-- Data for this exercise follows --

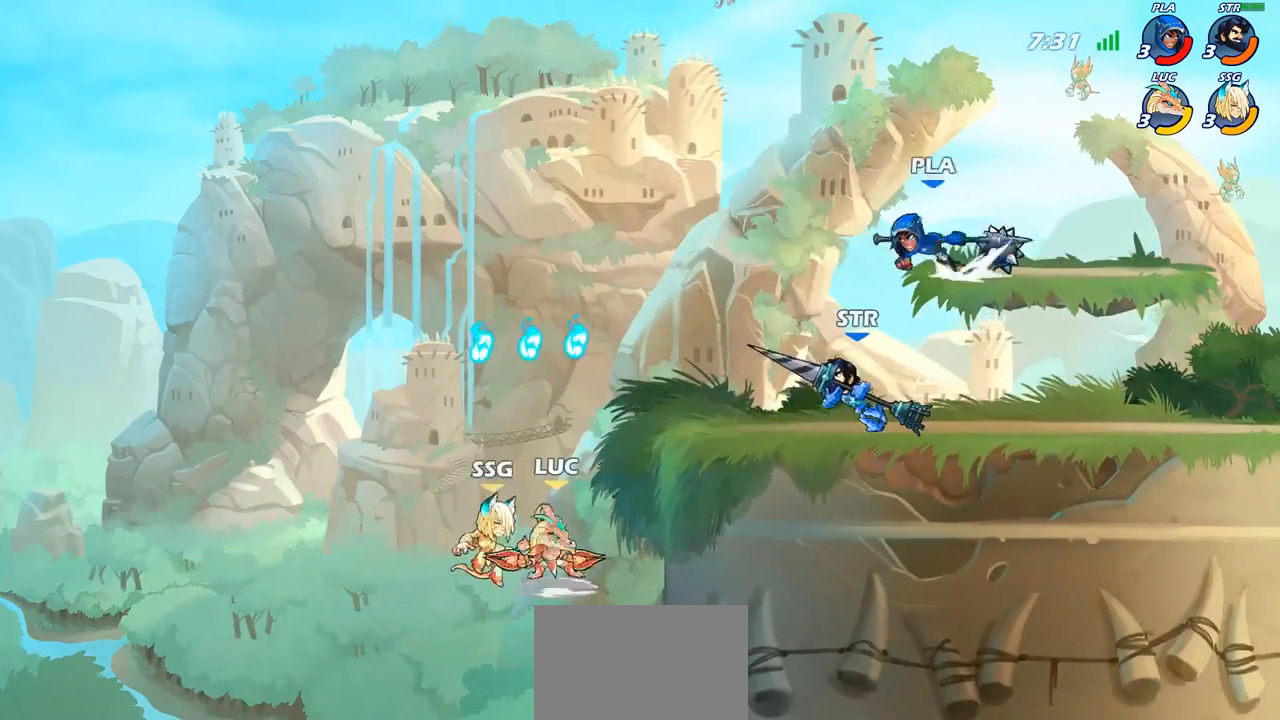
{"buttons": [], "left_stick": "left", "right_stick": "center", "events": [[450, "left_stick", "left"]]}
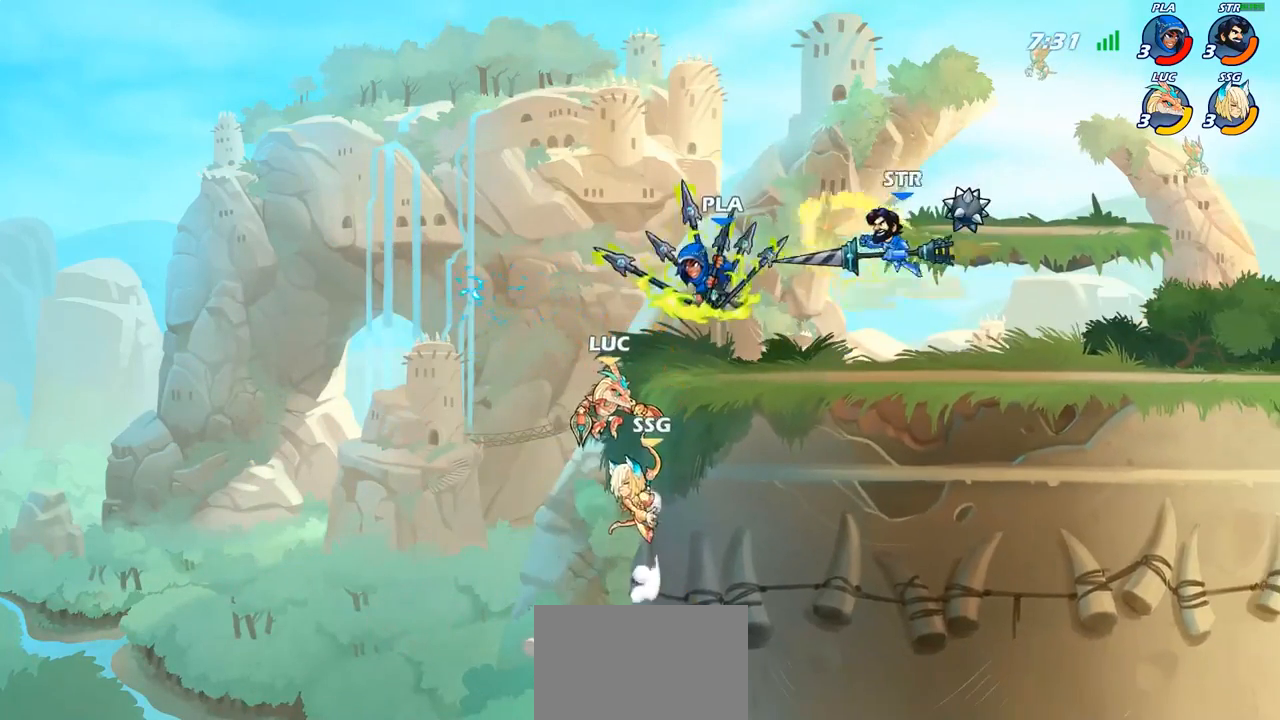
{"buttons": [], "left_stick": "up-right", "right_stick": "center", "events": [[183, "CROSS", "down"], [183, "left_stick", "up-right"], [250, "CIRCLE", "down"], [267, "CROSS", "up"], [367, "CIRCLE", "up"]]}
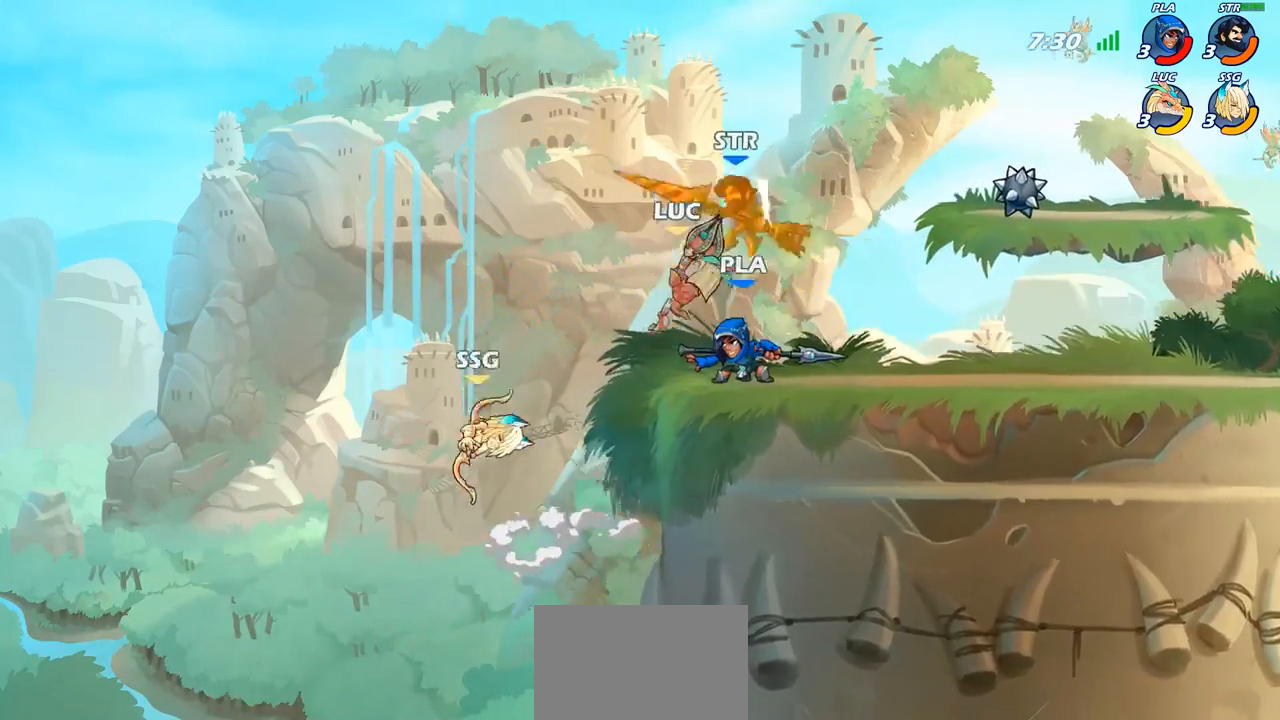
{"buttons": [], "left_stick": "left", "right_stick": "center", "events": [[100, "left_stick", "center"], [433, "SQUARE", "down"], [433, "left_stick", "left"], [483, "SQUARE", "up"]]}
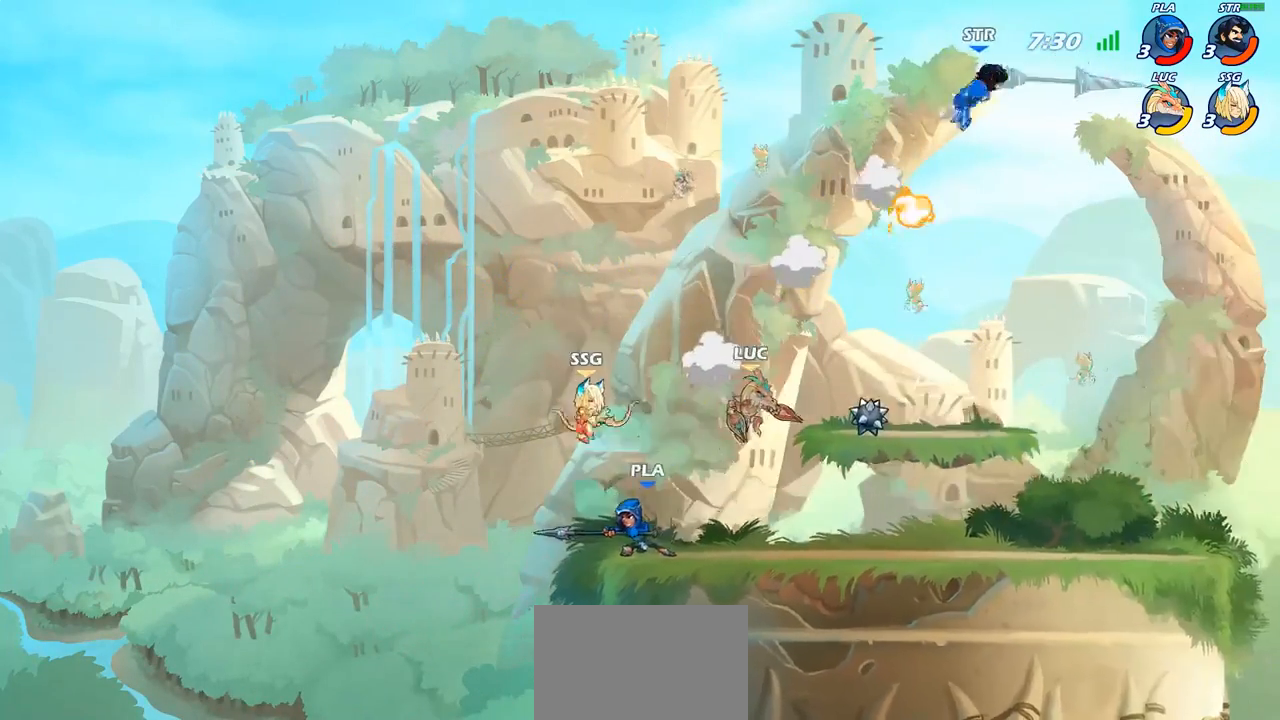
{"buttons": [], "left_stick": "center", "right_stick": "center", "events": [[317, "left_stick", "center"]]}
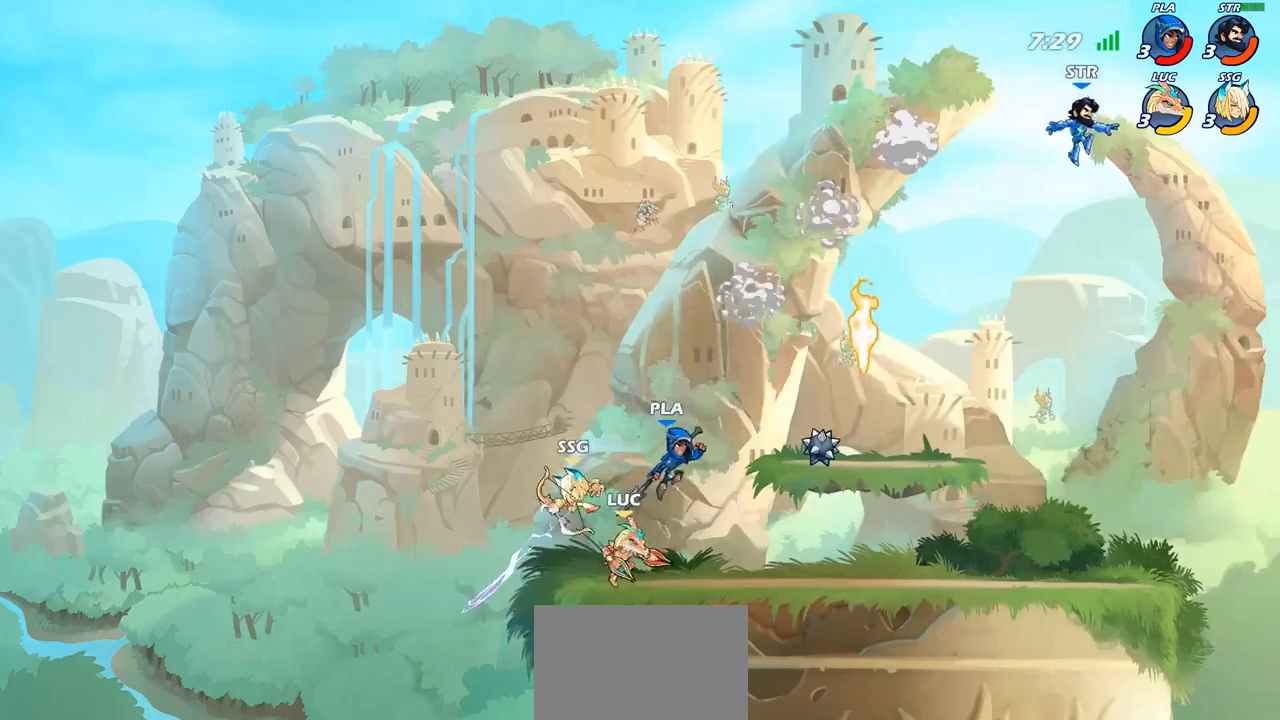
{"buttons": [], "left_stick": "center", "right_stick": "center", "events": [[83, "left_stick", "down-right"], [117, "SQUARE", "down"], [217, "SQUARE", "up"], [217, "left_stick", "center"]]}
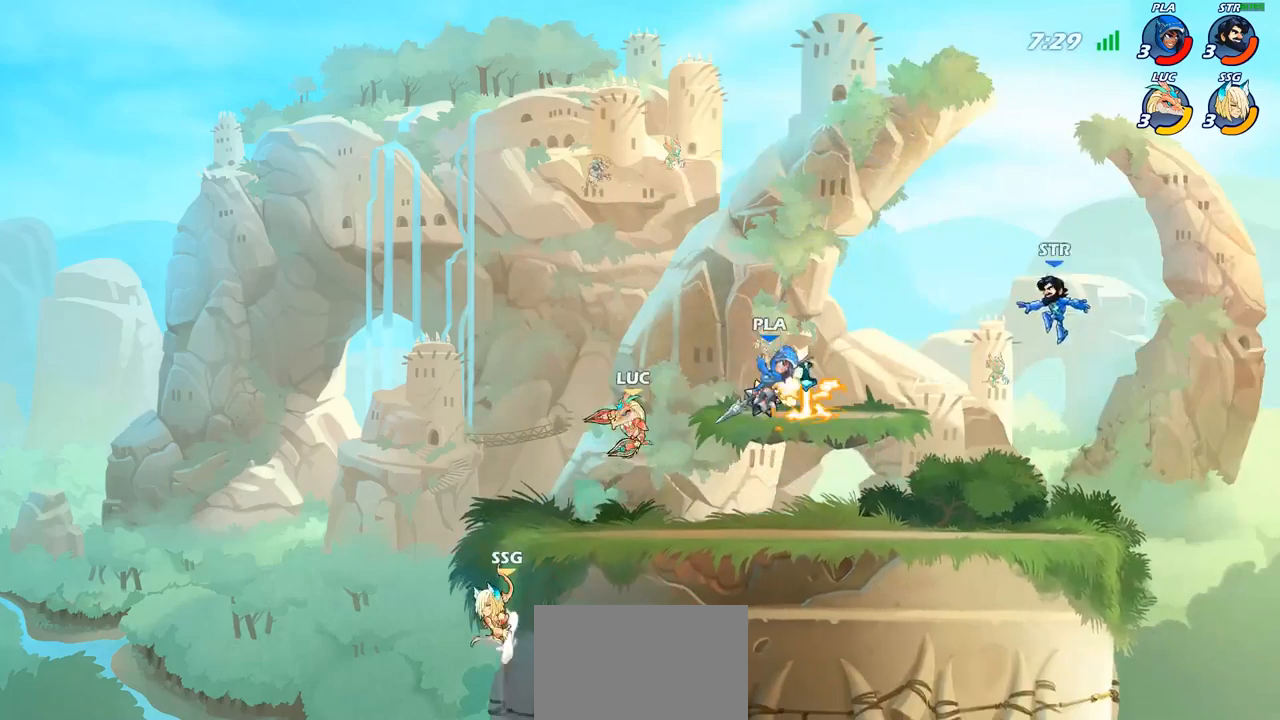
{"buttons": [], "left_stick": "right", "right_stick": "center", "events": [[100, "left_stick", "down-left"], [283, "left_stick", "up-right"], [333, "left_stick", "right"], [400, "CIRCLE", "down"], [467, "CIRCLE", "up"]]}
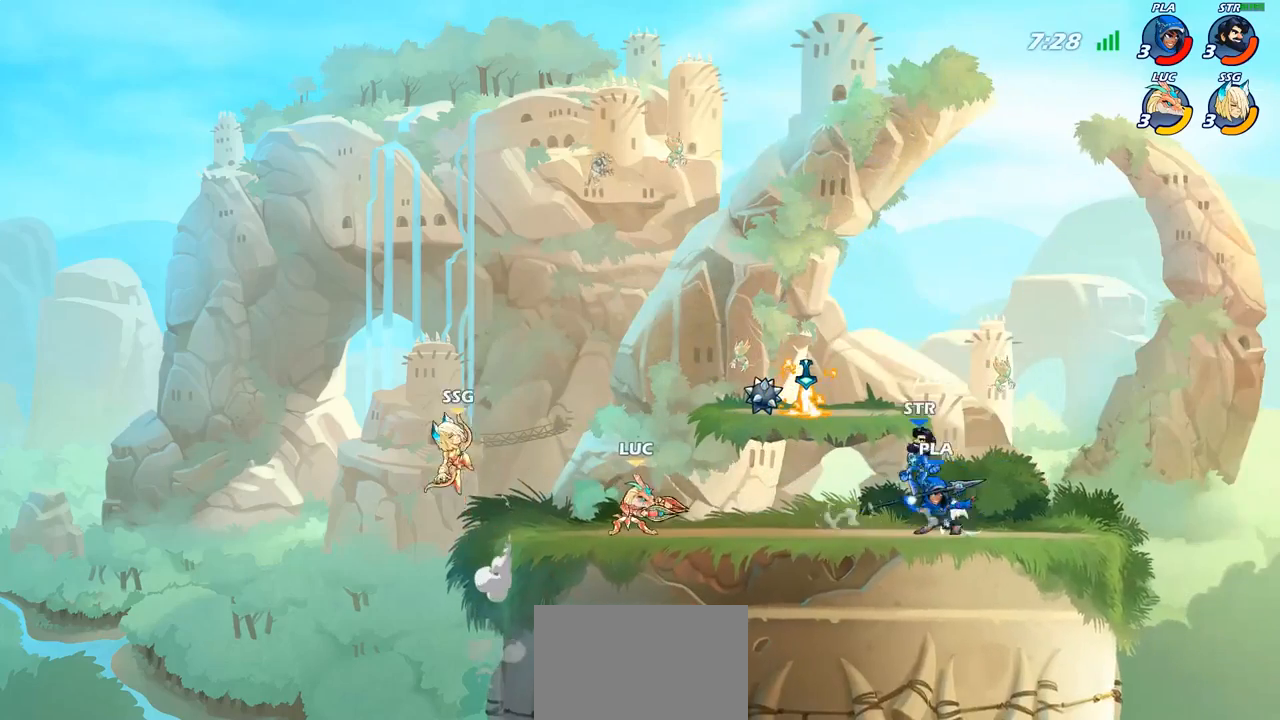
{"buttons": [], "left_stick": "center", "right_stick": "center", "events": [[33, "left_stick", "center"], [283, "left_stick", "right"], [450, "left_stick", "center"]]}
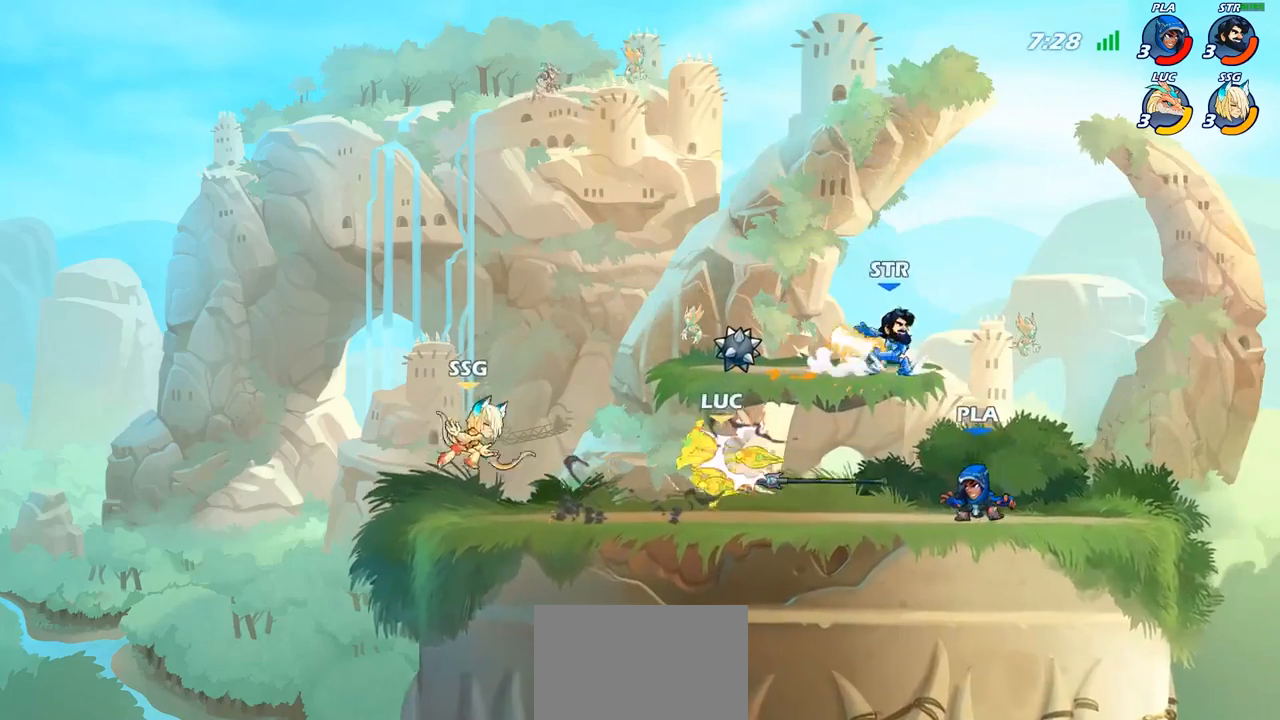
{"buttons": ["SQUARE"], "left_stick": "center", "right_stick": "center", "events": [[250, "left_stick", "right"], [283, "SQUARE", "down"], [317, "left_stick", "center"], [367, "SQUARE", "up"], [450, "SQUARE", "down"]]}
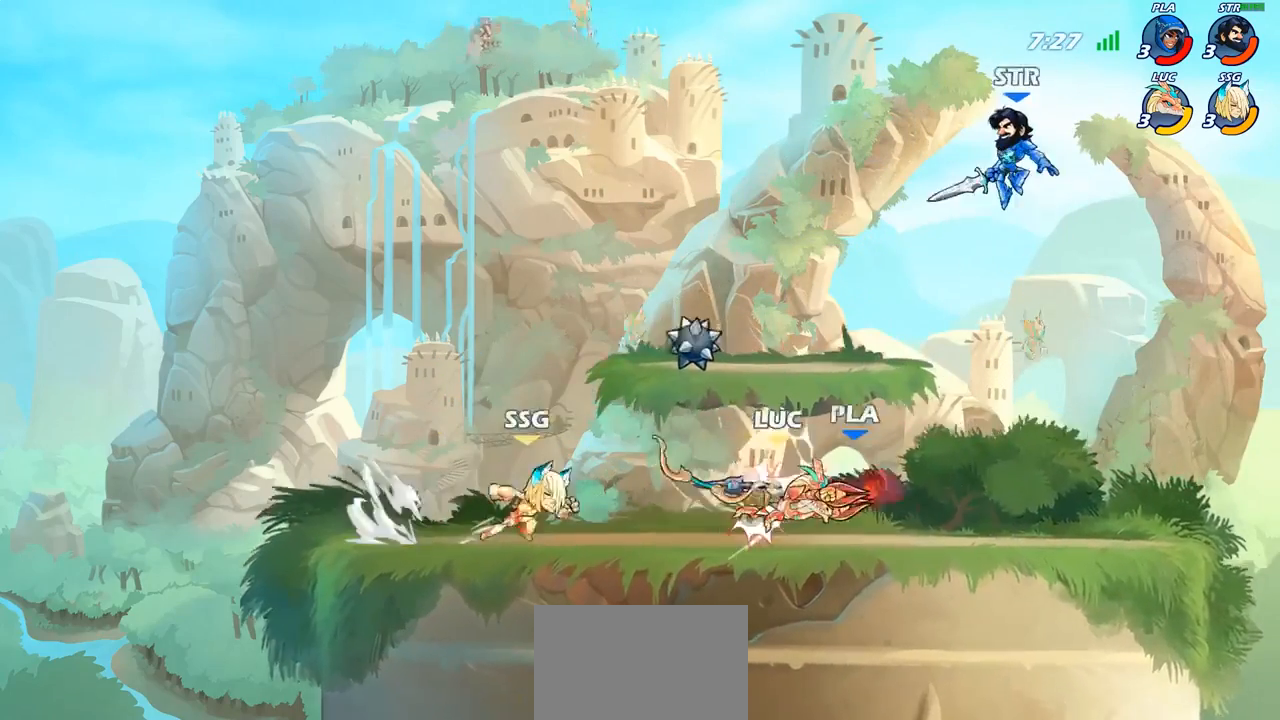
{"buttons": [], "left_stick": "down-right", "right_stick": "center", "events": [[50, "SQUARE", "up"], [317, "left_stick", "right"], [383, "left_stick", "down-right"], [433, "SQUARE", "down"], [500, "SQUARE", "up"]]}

-- Data for this exercise concluded --

■ **Your goal**: Only the count, nothing else: how many lines of the records hold the word "CIRCLE"?

■ **Task answer**: 2